▶ Extrait du texte
Cette solide reprise devrait permettre à l’économie suisse de combler dès cet été le trou récessionniste de 2020 (ce qui a déjà été fait en Chine, le sera prochainement aux États-Unis et devrait avoir lieu l’an prochain dans la zone euro). La progression du PIB pourrait dépasser 3% cette année, soit une reprise du même acabit que celle de 2010, au sortir de la dernière crise financière. En Suisse, comme ailleurs, elle laissera en revanche bien plus de monde sur le carreau, bien plus d’entreprises ne survivront pas et le fossé des inégalités ne sera que plus profond.
Qui dit reprise dynamique de l’activité, dit aussi retour de l’inflation. Si la progression des prix à la consommation s’installe en territoire positif ces prochains mois, parler d’inflation est excessif alors que les salaires ne progresseront guère et que les hausses de prix seront tempérées par un franc ferme, par d’amples capacités de production disponibles ou encore par un taux de chômage élevé qui modérera toute velléité de pressions haussières généralisées sur les salaires.

▶ Consignes
1. Selon l'extrait sur la reprise de l'économie suisse, pourquoi serait-il excessif de parler d'inflation ? Répondez en une à trois phrases.
2. Recopiez à l'identique le passage de l'extrait sur la reprise suisse qui débute aux mots « Qui dit reprise » et s'achève après les mots « sur les salaires. ».
3. Reprenez le texte sur la reprise de l'économie suisse là où il s'interrompt et poursuivez-en le raisonnement.

▶ Données fournies
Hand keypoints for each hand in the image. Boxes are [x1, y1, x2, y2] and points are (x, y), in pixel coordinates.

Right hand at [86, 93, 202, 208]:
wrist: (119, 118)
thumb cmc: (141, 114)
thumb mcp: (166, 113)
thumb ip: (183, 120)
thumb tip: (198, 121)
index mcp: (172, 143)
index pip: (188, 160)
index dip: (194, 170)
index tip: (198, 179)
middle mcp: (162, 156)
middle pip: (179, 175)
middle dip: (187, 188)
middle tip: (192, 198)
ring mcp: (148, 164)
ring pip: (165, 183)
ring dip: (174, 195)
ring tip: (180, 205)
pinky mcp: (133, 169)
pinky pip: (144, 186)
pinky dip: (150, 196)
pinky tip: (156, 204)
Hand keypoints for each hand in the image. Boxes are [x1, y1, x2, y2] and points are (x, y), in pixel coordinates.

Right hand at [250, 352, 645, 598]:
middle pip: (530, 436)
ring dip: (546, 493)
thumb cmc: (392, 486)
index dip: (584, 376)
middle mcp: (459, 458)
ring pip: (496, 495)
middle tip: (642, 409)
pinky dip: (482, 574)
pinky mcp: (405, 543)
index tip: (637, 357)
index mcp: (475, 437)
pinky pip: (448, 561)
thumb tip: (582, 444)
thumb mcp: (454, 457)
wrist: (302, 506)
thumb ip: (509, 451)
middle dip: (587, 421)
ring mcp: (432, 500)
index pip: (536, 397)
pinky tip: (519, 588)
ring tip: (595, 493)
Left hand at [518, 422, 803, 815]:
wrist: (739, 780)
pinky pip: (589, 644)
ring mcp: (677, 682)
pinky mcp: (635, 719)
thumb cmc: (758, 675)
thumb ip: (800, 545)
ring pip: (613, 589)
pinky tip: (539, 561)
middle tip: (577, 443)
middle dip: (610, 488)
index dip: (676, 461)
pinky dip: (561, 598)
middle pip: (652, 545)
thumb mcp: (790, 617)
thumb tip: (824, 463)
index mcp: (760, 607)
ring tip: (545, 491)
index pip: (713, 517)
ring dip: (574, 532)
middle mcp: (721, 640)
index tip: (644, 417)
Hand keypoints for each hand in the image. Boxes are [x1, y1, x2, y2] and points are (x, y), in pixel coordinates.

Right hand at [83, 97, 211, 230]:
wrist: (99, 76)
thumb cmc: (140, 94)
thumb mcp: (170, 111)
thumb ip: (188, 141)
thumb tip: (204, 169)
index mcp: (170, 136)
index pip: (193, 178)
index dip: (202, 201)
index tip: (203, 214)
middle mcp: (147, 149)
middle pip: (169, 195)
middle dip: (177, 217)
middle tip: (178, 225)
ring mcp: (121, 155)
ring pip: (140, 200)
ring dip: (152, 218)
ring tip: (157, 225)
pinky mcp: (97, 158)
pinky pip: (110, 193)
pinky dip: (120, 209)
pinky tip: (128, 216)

...

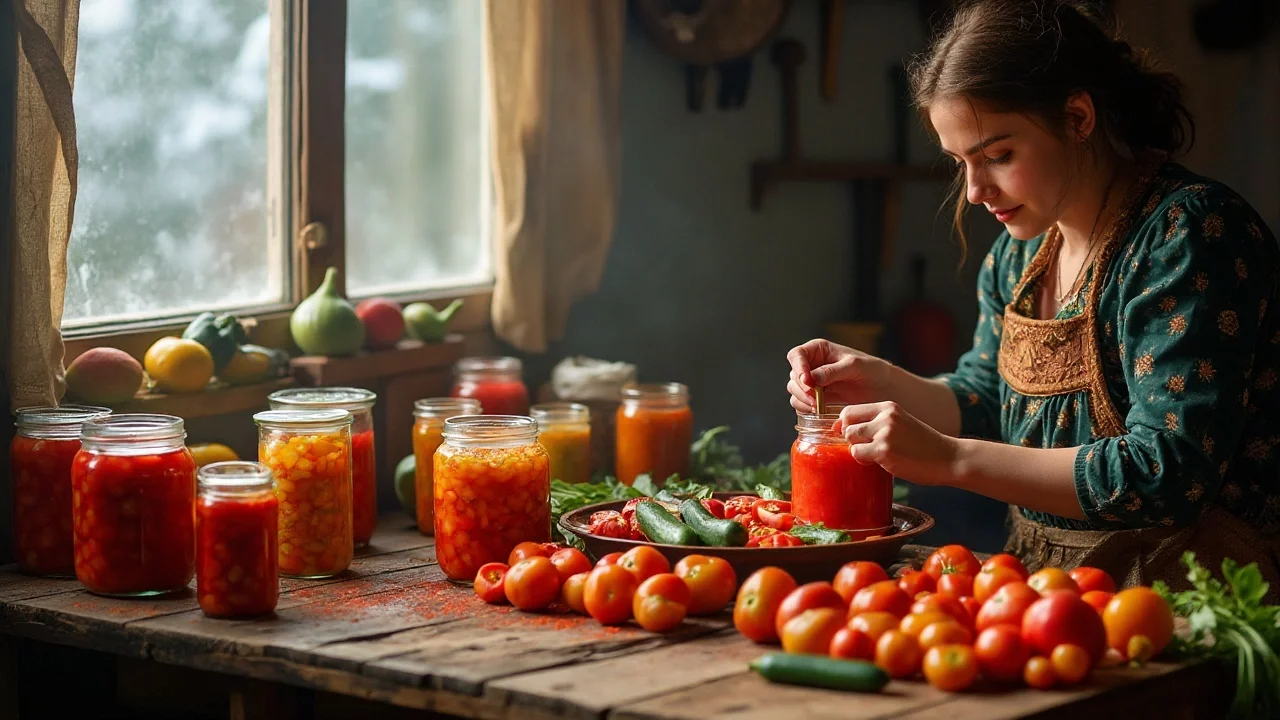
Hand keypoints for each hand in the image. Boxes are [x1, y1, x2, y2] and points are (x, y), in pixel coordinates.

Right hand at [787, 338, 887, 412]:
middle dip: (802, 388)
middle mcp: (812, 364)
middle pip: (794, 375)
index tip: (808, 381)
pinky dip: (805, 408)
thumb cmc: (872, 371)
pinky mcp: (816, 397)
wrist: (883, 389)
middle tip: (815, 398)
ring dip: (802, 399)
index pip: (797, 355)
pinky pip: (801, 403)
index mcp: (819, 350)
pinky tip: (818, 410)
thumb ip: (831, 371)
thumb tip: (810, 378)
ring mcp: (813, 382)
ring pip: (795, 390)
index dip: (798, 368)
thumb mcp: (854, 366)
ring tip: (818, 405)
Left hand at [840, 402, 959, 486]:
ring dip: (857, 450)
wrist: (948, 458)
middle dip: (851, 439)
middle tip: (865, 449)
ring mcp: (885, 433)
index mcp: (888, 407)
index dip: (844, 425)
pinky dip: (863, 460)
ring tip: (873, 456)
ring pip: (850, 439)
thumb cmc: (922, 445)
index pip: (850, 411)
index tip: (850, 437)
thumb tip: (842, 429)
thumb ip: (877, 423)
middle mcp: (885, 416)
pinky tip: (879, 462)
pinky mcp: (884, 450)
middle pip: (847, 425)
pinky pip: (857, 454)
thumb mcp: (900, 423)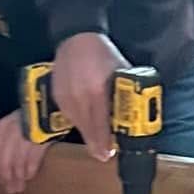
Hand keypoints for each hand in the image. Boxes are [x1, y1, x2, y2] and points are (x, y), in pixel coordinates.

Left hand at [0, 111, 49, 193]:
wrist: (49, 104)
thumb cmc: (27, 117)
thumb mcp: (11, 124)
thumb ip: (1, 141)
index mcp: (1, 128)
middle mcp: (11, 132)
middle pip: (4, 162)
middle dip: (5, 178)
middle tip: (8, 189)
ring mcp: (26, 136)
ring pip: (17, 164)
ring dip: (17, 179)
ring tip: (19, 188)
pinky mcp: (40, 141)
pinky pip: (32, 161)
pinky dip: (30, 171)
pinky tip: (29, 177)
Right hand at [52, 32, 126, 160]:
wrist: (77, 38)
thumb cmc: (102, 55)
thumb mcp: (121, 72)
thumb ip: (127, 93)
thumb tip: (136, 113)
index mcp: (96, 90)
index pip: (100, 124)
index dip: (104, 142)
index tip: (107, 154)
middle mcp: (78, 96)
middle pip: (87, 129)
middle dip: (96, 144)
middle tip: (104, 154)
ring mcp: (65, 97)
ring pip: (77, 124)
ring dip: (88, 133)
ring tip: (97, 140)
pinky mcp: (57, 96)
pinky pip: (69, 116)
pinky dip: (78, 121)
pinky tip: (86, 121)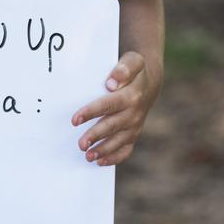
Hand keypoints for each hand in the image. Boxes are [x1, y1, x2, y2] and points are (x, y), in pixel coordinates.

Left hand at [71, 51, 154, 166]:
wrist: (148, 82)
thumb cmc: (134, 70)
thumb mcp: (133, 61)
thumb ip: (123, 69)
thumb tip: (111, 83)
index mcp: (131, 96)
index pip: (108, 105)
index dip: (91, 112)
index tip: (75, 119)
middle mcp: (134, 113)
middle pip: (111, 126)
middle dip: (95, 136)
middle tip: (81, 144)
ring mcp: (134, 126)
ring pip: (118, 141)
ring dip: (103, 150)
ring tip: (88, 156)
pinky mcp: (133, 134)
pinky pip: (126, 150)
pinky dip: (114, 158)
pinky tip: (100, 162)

▶ Réponses par exercice
1. Parler d'inflation serait excessif parce que les salaires ne progresseront guère. De plus, les hausses de prix seront tempérées par un franc ferme, par d'amples capacités de production disponibles et par un taux de chômage élevé, qui modérera toute pression haussière généralisée sur les salaires.

2.
Qui dit reprise dynamique de l’activité, dit aussi retour de l’inflation. Si la progression des prix à la consommation s’installe en territoire positif ces prochains mois, parler d’inflation est excessif alors que les salaires ne progresseront guère et que les hausses de prix seront tempérées par un franc ferme, par d’amples capacités de production disponibles ou encore par un taux de chômage élevé qui modérera toute velléité de pressions haussières généralisées sur les salaires.

3.
C’est dans ce contexte de forte reprise, de croissance plus forte que chez nos voisins européens et d’inflation contenue qu’évoluera notre monnaie nationale. Si le franc a été une des devises vedettes de 2020, il n’a pas perdu tous ses atours. Pour qu’il se déprécie régulièrement face à l’euro, il faudrait notamment une hausse des rendements bien plus forte sur les emprunts européens que sur ceux de la Confédération, ce qui semble difficile tant que la BCE continuera d’acheter de la dette sur le marché pour soutenir une économie européenne toujours fébrile.